You have two cones, $s$ and $t$. You have to compute their dual cones $s^\vee$ and $t^\vee$, and $(s\cap t)^\vee$ and glue the spectra of $\mathbb C[s^\vee\cap\mathbb Z^2]$ and $\mathbb C[s^\vee\cap\mathbb Z^2]$ along their open set $\mathbb C[(s\cap t)^\vee\cap\mathbb Z^2]$.
Let me take $n=3$.
Then $s=\langle(1,3),(1,0)\rangle$ so $s^\vee=\langle(3,-1),(0,1\rangle$ and you can easily check that $s^\vee\cap Z^2$ is generated as a semigroup by $a=(0,1)$, $b=(1,0)$ and $c=(3,-1)$ subject to the relation $b^2=ac$. It follows that $A=\mathbb C[s^\vee\cap\mathbb Z^2]$ is the algebra generated by $a$, $b$ and $c$ subject to the relation $b^2-ac=0$.

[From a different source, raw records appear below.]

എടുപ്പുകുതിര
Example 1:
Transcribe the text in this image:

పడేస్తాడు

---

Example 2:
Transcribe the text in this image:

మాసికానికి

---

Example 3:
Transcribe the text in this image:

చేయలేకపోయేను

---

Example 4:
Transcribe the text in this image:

Likewise, $B=\mathbb C[t^\vee\cap\mathbb Z^2]$ is the algebra generated by $e=(0,-1)$, $f=(1,0)$ and $g=(3,1)$ subject to the relation $f^2-egc=0$.

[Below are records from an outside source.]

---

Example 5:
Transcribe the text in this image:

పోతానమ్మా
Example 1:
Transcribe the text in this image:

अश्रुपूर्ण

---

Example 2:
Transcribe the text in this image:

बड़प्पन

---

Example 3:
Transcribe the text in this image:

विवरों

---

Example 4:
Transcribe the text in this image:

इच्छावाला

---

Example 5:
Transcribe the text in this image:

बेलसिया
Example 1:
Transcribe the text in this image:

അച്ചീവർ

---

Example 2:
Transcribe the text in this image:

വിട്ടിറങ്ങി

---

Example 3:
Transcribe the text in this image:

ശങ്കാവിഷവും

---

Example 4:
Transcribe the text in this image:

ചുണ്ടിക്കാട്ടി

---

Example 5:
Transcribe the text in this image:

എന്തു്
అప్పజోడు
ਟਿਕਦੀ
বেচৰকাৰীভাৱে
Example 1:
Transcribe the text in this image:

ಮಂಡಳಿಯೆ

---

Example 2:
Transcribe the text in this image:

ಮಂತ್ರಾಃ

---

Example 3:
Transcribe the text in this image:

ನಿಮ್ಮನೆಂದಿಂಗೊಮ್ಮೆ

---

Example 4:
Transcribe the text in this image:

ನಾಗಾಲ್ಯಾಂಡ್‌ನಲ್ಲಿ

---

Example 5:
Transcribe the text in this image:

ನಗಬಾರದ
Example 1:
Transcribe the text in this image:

Finally, $(s\cap t)^\vee$ is the cone $\langle(0,1), (1,0), (0,-1)\rangle$ so that $(s\cap t)^\vee\cap\mathbb Z^2$ is the semigroup generated by $x=(1,0)$, $y=(1,0)$ and $y^{-1}=(0,-1)$, and $C=\mathbb C[(s\cap t)^\vee\cap\mathbb Z^2]$ is $\mathbb C[x, y, y^{-1}]$.

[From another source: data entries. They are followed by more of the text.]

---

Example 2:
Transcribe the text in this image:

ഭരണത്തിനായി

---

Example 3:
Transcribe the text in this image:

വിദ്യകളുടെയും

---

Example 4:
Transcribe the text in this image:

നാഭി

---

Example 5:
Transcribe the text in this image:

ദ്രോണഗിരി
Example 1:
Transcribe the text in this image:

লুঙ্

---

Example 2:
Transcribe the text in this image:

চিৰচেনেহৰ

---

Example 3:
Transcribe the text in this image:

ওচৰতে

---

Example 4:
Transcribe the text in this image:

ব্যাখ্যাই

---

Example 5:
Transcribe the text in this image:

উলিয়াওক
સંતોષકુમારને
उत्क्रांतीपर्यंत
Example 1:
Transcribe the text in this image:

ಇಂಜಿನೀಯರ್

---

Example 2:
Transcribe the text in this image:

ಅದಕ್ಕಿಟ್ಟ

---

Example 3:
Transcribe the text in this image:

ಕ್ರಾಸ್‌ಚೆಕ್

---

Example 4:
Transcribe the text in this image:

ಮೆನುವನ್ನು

The inclusion of $s^\vee$ into $(s\cap t)^\vee$ induces the map $i:A\to C$ such that $a\mapsto y$, $b\mapsto x$ and $c\mapsto x^3y^{-1}$, and we can check that we can identify $C$ with the localization of $A$ at $a$. Similarly, the inclusion of $t^\vee$ into $(s\cap t)^\vee$ induces the map $j:B\to C$ with $e\mapsto y^{-1}$, $f\mapsto x$ and $g\mapsto x^3y$, and $C$ can be identified with the localization of $B$ at $e$.
But your toric variety is not affine —its fan is not a cone and its faces— so you will not be able to write is as the spectrum of an algebra of the form $k[u_1,\dots,u_n]/I$.